We all love cheap stocks.
In fact, it is a Wall Street catchphrase that everybody loves to throw around.
Rarely does anyone actually define what a cheap stock is when they use the phrase. There are several ways we can use the word cheap.
On price alone, a cheap stock might be one that trades below the penny stock cutoff of $5 a share.
This could be the price/earnings (P/E), price to book value (P/B), or price to free cash flow (P/FCF).
It could be a company whose P/E ratio was less than its earnings growth rate.
If analysts expect a stock to grow earnings over the next several years by 20% and the current P/E is just 10, then that company could be considered cheap based on a low price/earnings growth (PEG) ratio.
If we can properly define cheap stocks, we can build a universe of opportunities that might result in massive profits. If we can find cheap stocks that recover from whatever forces drove down the price in the first place, there could be enormous profit opportunities. If we can identify small, cheap growth stocks that are not yet recognized by the market, that could also result in life-changing gains…
Let’s use all three types of variables to define cheap. We will start with stocks trading between $5 and $10 a share. Stocks trading under $5 are considered penny stocks, and we can address those another day.
Now to keep it simple, we will use the most widely known fundamental variable. We will limit our search to just those stocks trading with a P/E below 10.
We will only include profitable companies where the market is undervaluing future growth prospects. We only want to look at companies with a PEG ratio under 1 in our search for cheap stocks.
And finally, we will only include dividend-paying stocks. No one knows how the coronavirus will impact the markets as the spread accelerates part of the nation. Dividends could help soften the blow.
You’ll Recognize This Cheap Stock from Your Office
ACCO Brands Corp. (NYSE: ACCO) is an interesting company. ACCO has faced headwinds from the trend towards a paperless society.
While it is true that the world is increasingly digital, we are far from anywhere close to a paperless society.
ACCO sells school and office supplies, and despite the criticism, that is a business that is a very long way from death’s door.
ACCO trades at $6.30 a share, giving it a P/E ratio of 5.5 and a PEG ratio of 0.56. That makes it a cheap stock across every definition. Plus, the dividend yield at the current price is 4.02%.
The company has a market cap of $623 million. It is exactly the right size and the right kind of company that is vulnerable to takeover by a private equity fund.
Canada’s Top Civil Construction and Mining Contractor Is a Steal
North American Construction Group Ltd. (NYSE: NOA) is a Canadian Construction Company that works primarily for oil and gas companies.
You don’t need much of an imagination to realize that COVID-19 has put the brakes on a lot of building activity in the industry.
North American has been around for more than 65 years and has seen difficult operating environments during that time. It survived all those and are likely to survive this one as well.
It helps that North American finalized and delivered three major projects before the worst of the pandemic exploded.
The debt load was reduced as well. The company’s 5.50% convertible debentures due March 31, 2024, were redeemed per the original terms.

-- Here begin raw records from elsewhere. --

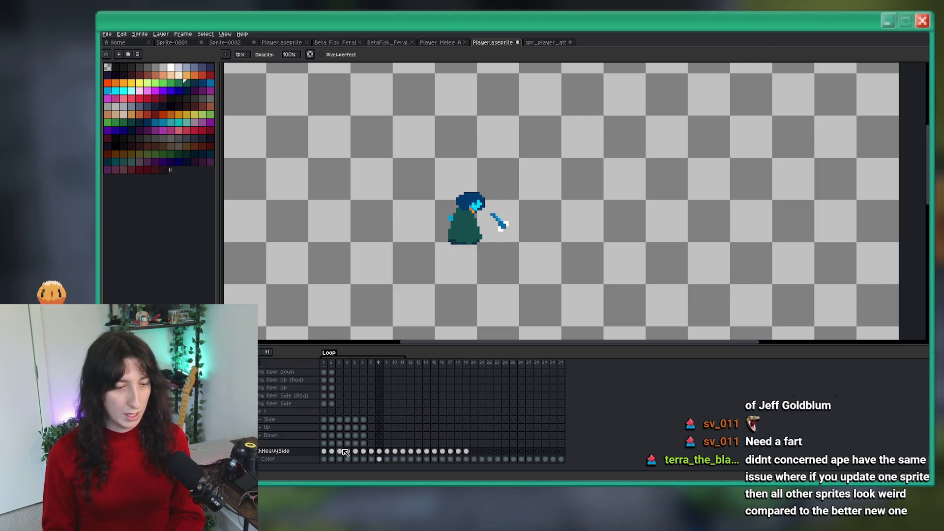
{"action": "key", "text": "Home"}
{"action": "key", "text": "period"}
{"action": "key", "text": "period"}
{"action": "key", "text": "comma"}
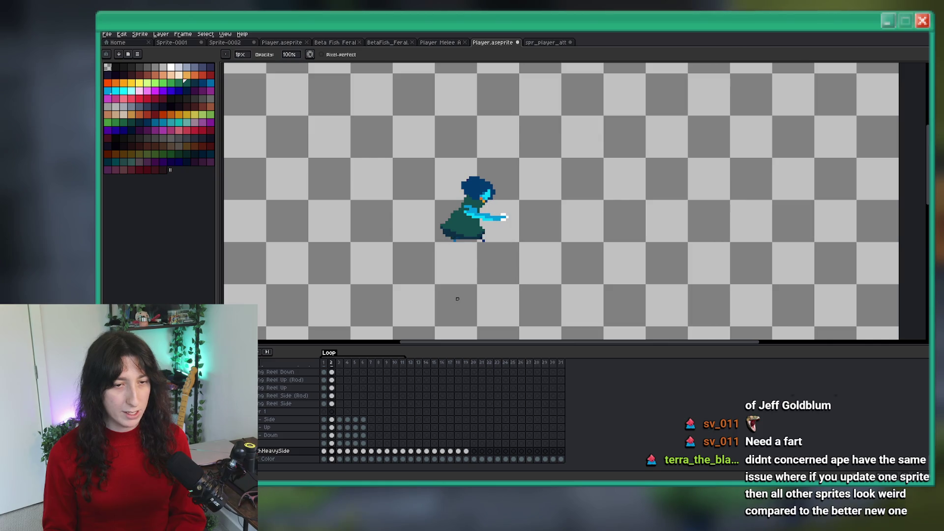
{"action": "key", "text": "period"}
{"action": "key", "text": "period"}
Copy frame 4's flared lower body into frame 8, then bring up the window switcher.
{"action": "key", "text": "m"}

Management thinks the stock price is cheap. It announced a normal course issuer bid (Canadian for stock buyback) to purchase for cancellation up to 2.3 million common shares. This represented approximately 8.3% of the outstanding shares of the company.
Shares of North American Construction Group traded at twice the current stock price when the pandemic hit, and there is no reason they cannot return to that level quickly when this is all over.
The company has a P/E ratio of 5.1, and the shares trade for $6.23 right now. The PEG ratio is 0.47. The current dividend is 1.91%.
But our top cheap stock is an even better opportunity.
And there’s absolutely nothing cheap about its clientele…
The Best Cheap Stock to Buy Now Is the Bank for the Wealthy
You know who will survive the pandemic just fine?
What do rich people use?
Private banks that offer banking, wealth management, and trust services.
Boston Private Financial Holdings Inc. (NASDAQ: BPFH) offers these services to the wealthier members of society. Based in Boston, it has offices in its home city as well as Miami, New York, Los Angeles, San Francisco, San Jose, and Florida.
These locations allow BPFH to be exposed to and offer its services to as many rich people as possible.
All joking aside, this a well-run bank for the well-heeled among us. It has plenty of capital, and rich people pay back their loans.
The bank may see some bumps and bruises during the economic weirdness resulting from the pandemic, but they will be here when it is all over.
Boston Private got hit when the pandemic hit. Its largest shareholders are exchange-traded funds and index funds, so we saw a lot of uninformed retail selling push the prices down by over 45%.
But it is not justified by any means. This stock should eventually recover all the lost ground, almost doubling the current share price.
Boston Private trades with a P/E of 9 and a share price of just $6.58. The PEG ratio is only 0.66. At this price, the current dividend yield is very attractive at 7.2%.